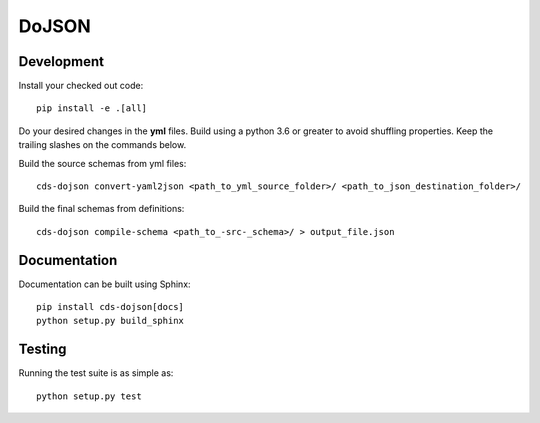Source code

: ========
 DoJSON
========

.. image:: https://img.shields.io/travis/CERNDocumentServer/cds-dojson.svg
        :target: https://travis-ci.org/CERNDocumentServer/cds-dojson

.. image:: https://img.shields.io/coveralls/CERNDocumentServer/cds-dojson.svg
        :target: https://coveralls.io/r/CERNDocumentServer/cds-dojson

.. image:: https://img.shields.io/github/tag/CERNDocumentServer/cds-dojson.svg
        :target: https://github.com/CERNDocumentServer/cds-dojson/releases

.. image:: https://coveralls.io/repos/CERNDocumentServer/cds-dojson/badge.svg?branch=master&service=github
        :target: https://coveralls.io/github/CERNDocumentServer/cds-dojson?branch=master

.. image:: https://img.shields.io/github/license/CERNDocumentServer/cds-dojson.svg
        :target: https://github.com/CERNDocumentServer/cds-dojson/blob/master/LICENSE


Development
===========
Install your checked out code: ::

  pip install -e .[all]

Do your desired changes in the **yml** files.
Build using a python 3.6 or greater to avoid shuffling properties.
Keep the trailing slashes on the commands below.

Build the source schemas from yml files: ::

  cds-dojson convert-yaml2json <path_to_yml_source_folder>/ <path_to_json_destination_folder>/

Build the final schemas from definitions: ::

  cds-dojson compile-schema <path_to_-src-_schema>/ > output_file.json



Documentation
=============
Documentation can be built using Sphinx: ::

  pip install cds-dojson[docs]
  python setup.py build_sphinx


Testing
=======

Running the test suite is as simple as: ::

  python setup.py test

Task requirements: All lines from the one with "cds-dojson compile-schema <path_to_-src-_schema>/" to the end of the material above should be copied exactly, both ends included, and nothing else.

Task solution:
  cds-dojson compile-schema <path_to_-src-_schema>/ > output_file.json



Documentation
=============
Documentation can be built using Sphinx: ::

  pip install cds-dojson[docs]
  python setup.py build_sphinx


Testing
=======

Running the test suite is as simple as: ::

  python setup.py test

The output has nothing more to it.